Wednesday, November 26, 2008

Baseball Trivia Thanksgiving Eve Blowout in Your F*cking Face!


Unlike most Americans, who are probably starting to binge drink as I write this, I'm stuck at fucking work, with actual fucking work to do. It's quiet here, because all the sales people were smart enough to not show up since the boss is out. All, except this asshole. And I'm wearing my normal attire. Everyone else looks like they're going to their fucking kid's dance recital or a dinner at their inlaw's house. Fuck me.

And to make matters worse, there isn't a goddamn thing happening in baseball. Not a fucking significant whisper to obsess over (Teixera back on the Yankees radar?), not a rumor that actually sounds more exciting than depressing (Sabathia to the Angels?) and not one overblown story about some injury to some superstar (Utley now could be ready by opening day?).

So, here's some trivia. Who doesn't like trivia to waste time over? I have a Yankees trivia calendar and I'm pretty sure it was written by some 87 year-old asshole who just wont die, because the questions are tougher to solve than Cameron Diaz's sex appeal. But mine aren't so bad.

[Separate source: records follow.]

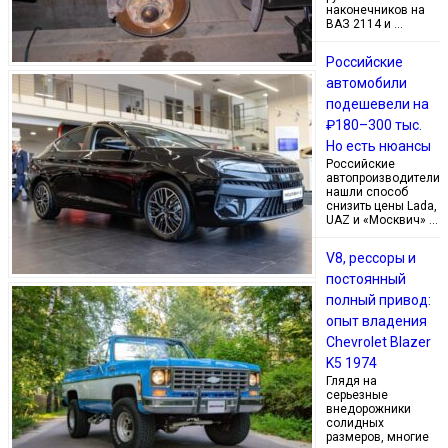
наконечников на
ВАЗ 2114 и …
Российские
автомобили
подешевели на
₽180–300 тыс.
Но есть нюансы
Российские
автопроизводители
нашли способ
снизить цены Lada,
UAZ и «Москвич» …
V8, рессоры и
постоянный
полный привод:
опыт владения
Chevrolet Blazer
K5 1974
Глядя на
серьезные
внедорожники
солидных
размеров, многие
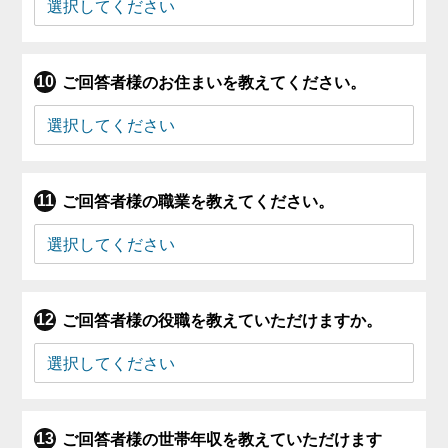
ご回答者様のお住まいを教えてください。
ご回答者様の職業を教えてください。
ご回答者様の役職を教えていただけますか。
ご回答者様の世帯年収を教えていただけます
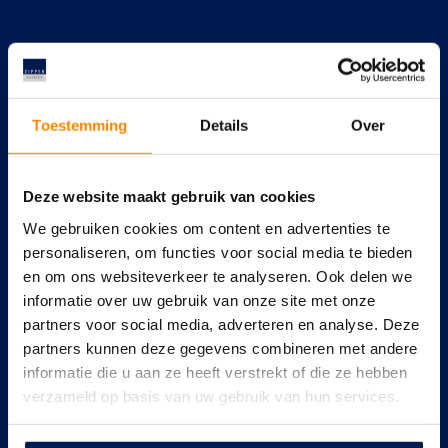
Toestemming
Details
Over
Deze website maakt gebruik van cookies
We gebruiken cookies om content en advertenties te
personaliseren, om functies voor social media te bieden
en om ons websiteverkeer te analyseren. Ook delen we
informatie over uw gebruik van onze site met onze
partners voor social media, adverteren en analyse. Deze
partners kunnen deze gegevens combineren met andere
informatie die u aan ze heeft verstrekt of die ze hebben
verzameld op basis van uw gebruik van hun services.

So, either do them, or don't do them, but if you're drinking already, do an extra shot for me, and hopefully that's the one that helps you achieve your first DWI.

Happy Thanksgiving Eve, fuckers.

QUESTIONS
*highlight space underneath questions for answers

1. Who was the last pitcher to win 20 games for the New York Mets?
Answer: Frank Viola, 1990, 20-12

2. Jimmy Rollins hit .296 in 2007 and captured the NL MVP – Who was the last player to hit under .300 and win the same award?
Answer: Kevin Mitchell, 1989, .291

3. True or False - Derek Jeter has had sex with someone closely related to you?
Answer: True, your cousin Allison on your Mom’s side, she’s such a slut when she drinks and does coke.

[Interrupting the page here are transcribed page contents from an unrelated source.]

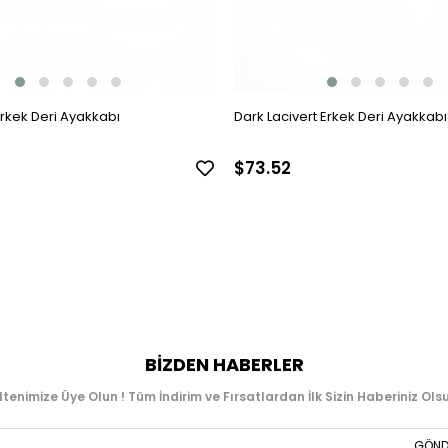
Erkek Deri Ayakkabı
Dark Lacivert Erkek Deri Ayakkabı
$73.52
BIZDEN HABERLER
ltenimize Üye Olun ! Tüm İndirim ve Fırsatlardan İlk Sizin Haberiniz Olsu
GÖND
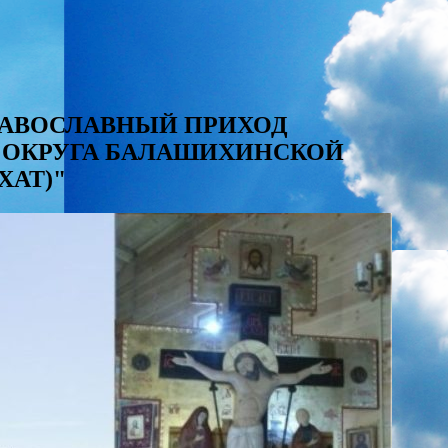
"ПРАВОСЛАВНЫЙ ПРИХОД
О ОКРУГА БАЛАШИХИНСКОЙ
ХАТ)"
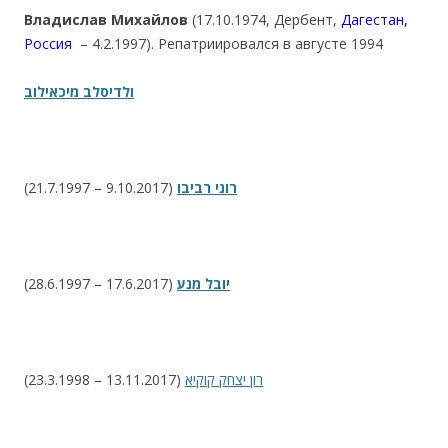
Владислав Михайлов
(17.10.1974, Дербент,
Дагестан,
Россия
– 4.2.1997). Репатриировался в августе 1994
ולדיסלב מיכאילוב
(21.7.1997 – 9.10.2017)
רוני רביבו
(28.6.1997 – 17.6.2017)
יובל מנע
(23.3.1998 – 13.11.2017)
רון יצחק קוקיא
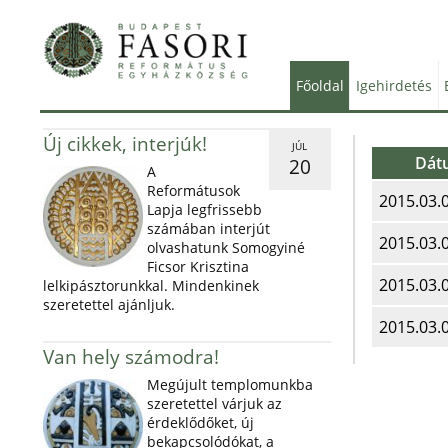
Főoldal
Igehirdetés
Új cikkek, interjúk!
JÚL
Dát
20
A
Reformátusok
2015.03.
Lapja legfrissebb
számában interjút
2015.03.
olvashatunk Somogyiné
Ficsor Krisztina
2015.03.
lelkipásztorunkkal. Mindenkinek
szeretettel ajánljuk.
2015.03.
Van hely számodra!
Megújult templomunkba
szeretettel várjuk az
érdeklődőket, új
bekapcsolódókat, a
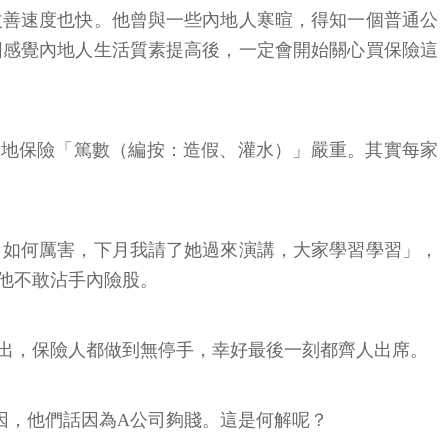
改善速度也快。他曾與一些內地人寒暄，得知一個普通公
因感覺內地人生活質素提高後，一定會開始關心買保險這
為內地保險「篤數（編按：造假、灌水）」嚴重。其實每家
，如何厲害，下月我請了她過來演講，大家學習學習」，
他不敢沾手內險股。
出，保險人都做到無停手，幸好最後一刻都齊人出席。
因，他們話因為A公司夠賤。這是何解呢？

4. Who is the last pitcher to win more than 26 games in a regular season?
Answer: Bob Welch, 1990, 27-6

5. How many 20 game winners did the Yankees have during their runt to 4 World Series?
Answer: Two - Andy Pettite, 1996, 21-8 - David Cone, 1998, 20-7

6. Bartolo Colon deserved the Cy Young in 2006 about as much as I deserve a raise, considering all the negative energy I bring to the workplace?
Answer: False, I have better overall numbers than that fat piece-of-shit

7. True or False: Mark Redman represented the Kansas City Royals at the 2006 All-Star game, despite being 6-4 with a 5.27 at the break?
Answer: Depressingly enough, it's true

8. Which active player has played for the most teams?
Answer: Ron Villone, 11 teams: Seattle, San Diego, Milwaukee, Cleveland, Cincinnati, Colorado, Pittsburgh, Houston, Florida, New York Yankees, St. Louis

9. Five teams have never had a Cy Young Award Winner – which franchises are they?
*hint, 3 NL, 2 AL
Answer: COL, CIN, FLA, TB, TEX

10. Since 1990, only four starting pitchers have finished with sub-2 ERA’s – who are they?
Answer: Greg Maddux – 1994, 1995, Kevin Brown – 1996, Pedro Martinez – 1997, 2000, Roger Clemens – 1990, 2005

11. Cal Ripken is overrated?
Answer: True

12. There are three former ROY winners from the past 10 seasons who are no longer playing in the major leagues – who are they?
Answer: 1998 A.L. - Ben Grieve, 1999 N.L. - Scott Williamson, 2000 A.L. - Kazuhiro Sasaki

13. Nicknames
a) N.L. pitcher's nickname is "Zombie"?
b) Washed up 1st baseman's nickname is "Eye Chart"?
c) Fat closer's nickname is "Papa Grande"?
d) Speedy Outfielder's nickname is "The Perfect Storm"?
e) Comeback-track pitcher's nickname is "The Chief"
Answers: a) Aaron Harang, b) Doug Mientkiewicz , c) Jose Valverde, d) Carl Crawford, e) Freddy Garcia

14. True or False – My friend is convinced Lance Berkman is a Jew, even though he wears a cross around his neck?
Answer: True

15. Which mildly retarded TV broadcaster once won back-to-back National League MVP’s?
Answer: Joe Morgan, 1975, 1976

2 comments:

J said...

Number 3 - Apparently it's also a very perverted 87 year old man...

Doc Holliday said...

When you're that old, all you have left is being creepy and shitting your pants anywhere, anytime, without public scorn.